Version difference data
┌──

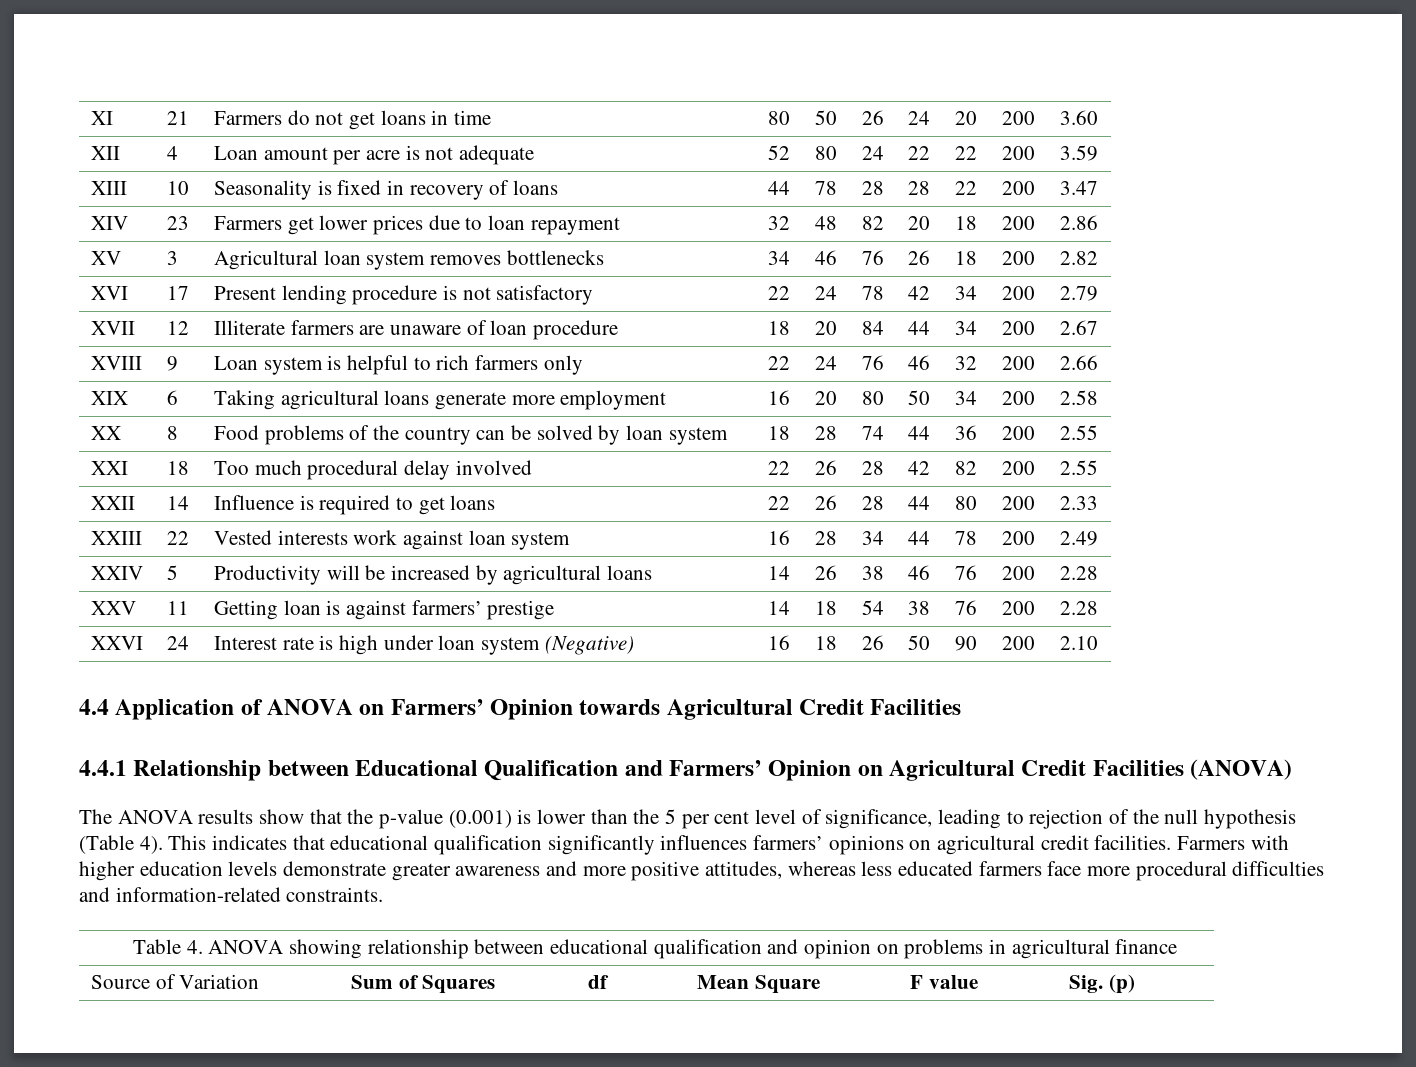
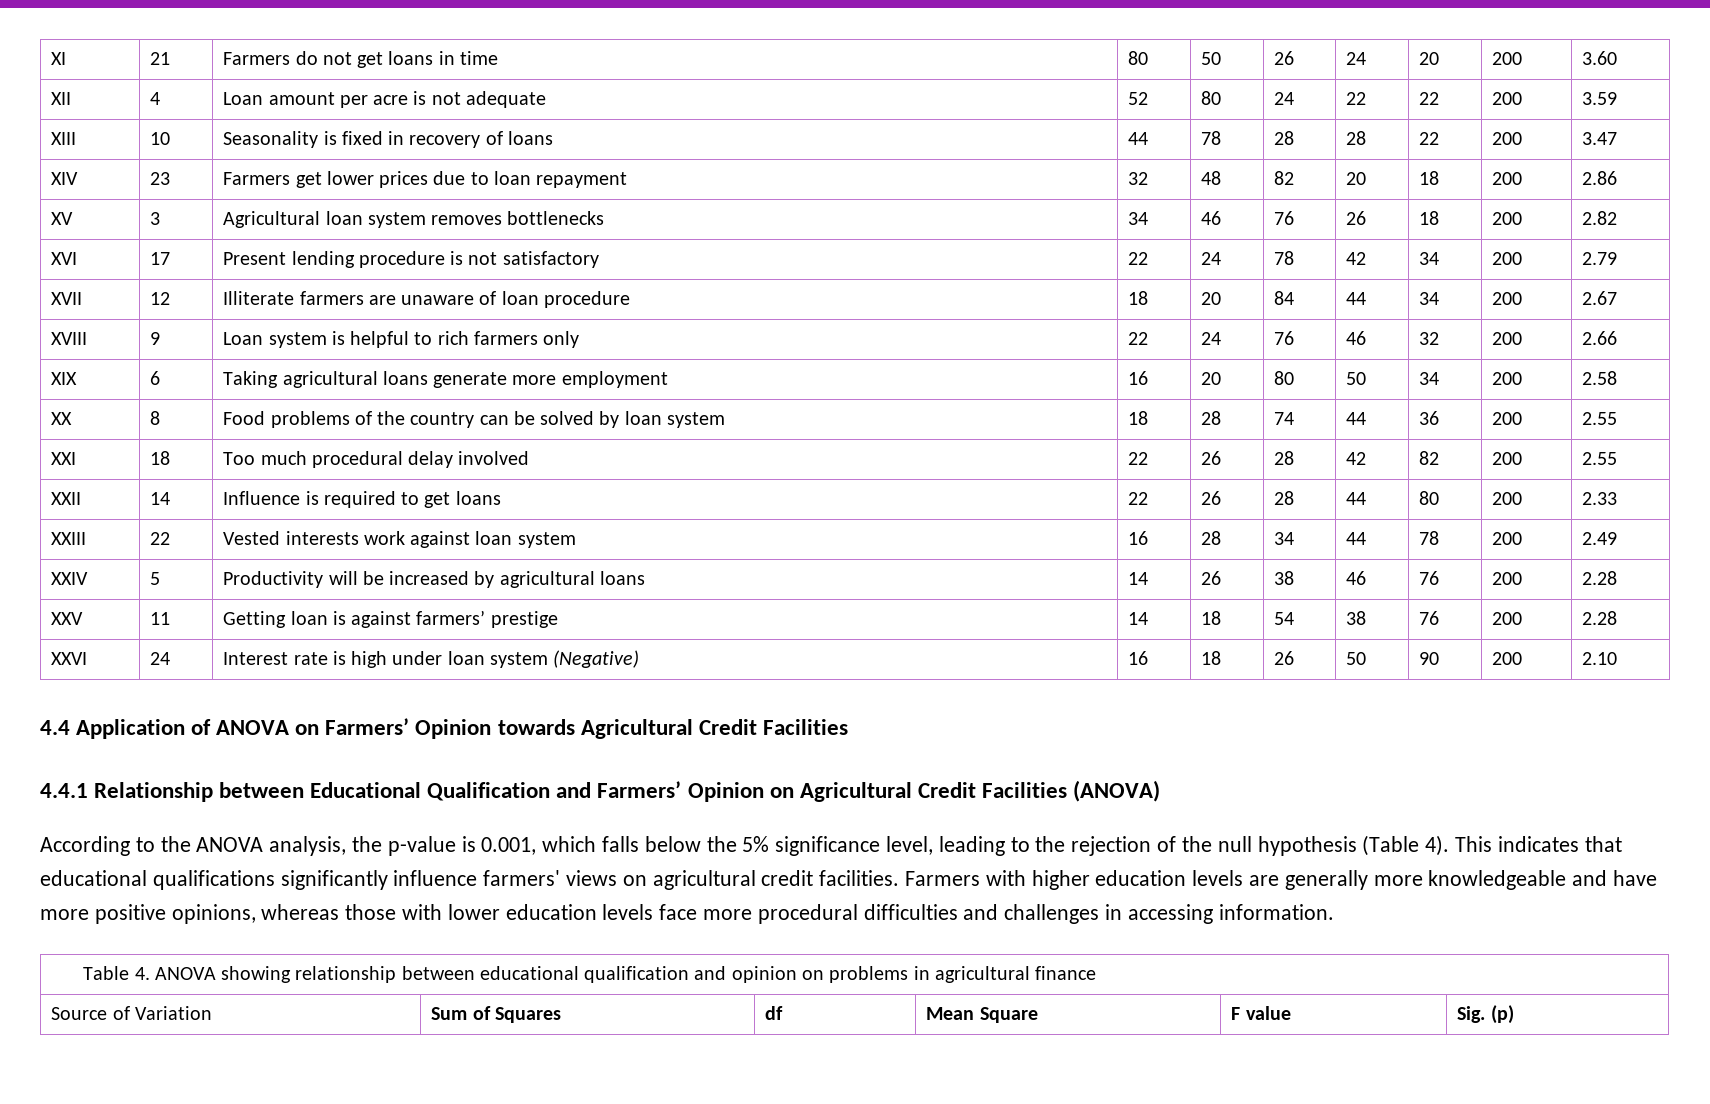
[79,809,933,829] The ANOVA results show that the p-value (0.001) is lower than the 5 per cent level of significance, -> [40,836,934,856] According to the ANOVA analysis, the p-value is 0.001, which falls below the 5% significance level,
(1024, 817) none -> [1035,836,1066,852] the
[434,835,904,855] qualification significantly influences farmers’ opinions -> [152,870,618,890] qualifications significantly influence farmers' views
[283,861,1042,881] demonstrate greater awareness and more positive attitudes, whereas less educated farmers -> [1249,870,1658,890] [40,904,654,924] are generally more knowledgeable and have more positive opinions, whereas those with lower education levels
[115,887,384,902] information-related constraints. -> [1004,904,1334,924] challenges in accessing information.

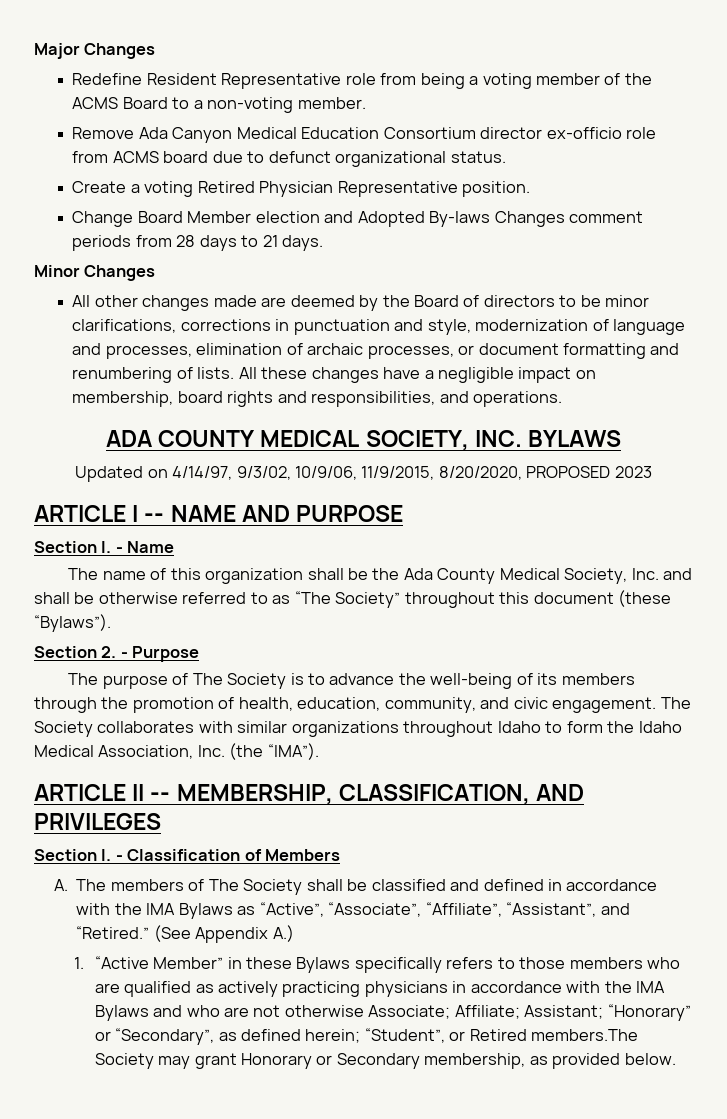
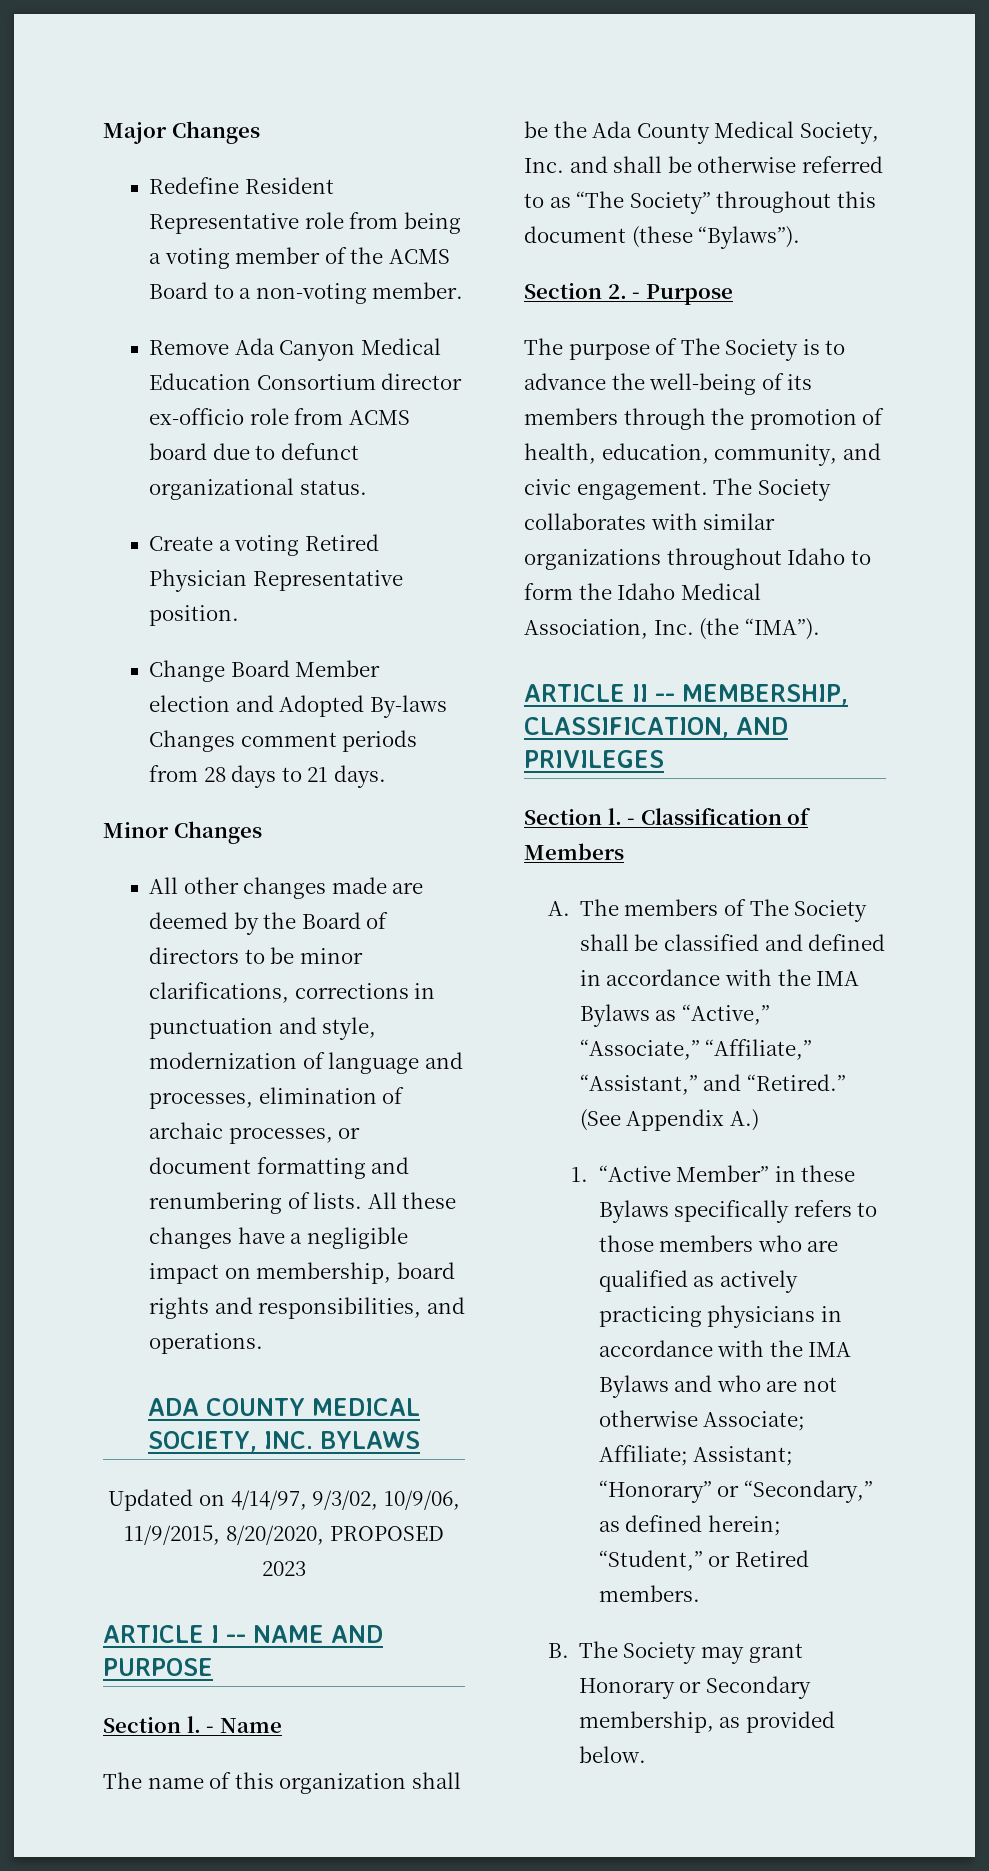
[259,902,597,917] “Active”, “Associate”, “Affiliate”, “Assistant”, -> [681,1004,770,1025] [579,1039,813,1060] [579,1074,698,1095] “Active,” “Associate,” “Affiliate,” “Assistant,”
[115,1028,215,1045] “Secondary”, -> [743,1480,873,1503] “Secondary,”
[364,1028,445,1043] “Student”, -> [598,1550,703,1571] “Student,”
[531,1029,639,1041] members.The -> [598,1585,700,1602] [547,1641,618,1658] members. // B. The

└──

Task to complete
With the images omitted, repeat all the data word for word.

Solution
[79,809,933,829] The ANOVA results show that the p-value (0.001) is lower than the 5 per cent level of significance, -> [40,836,934,856] According to the ANOVA analysis, the p-value is 0.001, which falls below the 5% significance level,
(1024, 817) none -> [1035,836,1066,852] the
[434,835,904,855] qualification significantly influences farmers’ opinions -> [152,870,618,890] qualifications significantly influence farmers' views
[283,861,1042,881] demonstrate greater awareness and more positive attitudes, whereas less educated farmers -> [1249,870,1658,890] [40,904,654,924] are generally more knowledgeable and have more positive opinions, whereas those with lower education levels
[115,887,384,902] information-related constraints. -> [1004,904,1334,924] challenges in accessing information.

[259,902,597,917] “Active”, “Associate”, “Affiliate”, “Assistant”, -> [681,1004,770,1025] [579,1039,813,1060] [579,1074,698,1095] “Active,” “Associate,” “Affiliate,” “Assistant,”
[115,1028,215,1045] “Secondary”, -> [743,1480,873,1503] “Secondary,”
[364,1028,445,1043] “Student”, -> [598,1550,703,1571] “Student,”
[531,1029,639,1041] members.The -> [598,1585,700,1602] [547,1641,618,1658] members. // B. The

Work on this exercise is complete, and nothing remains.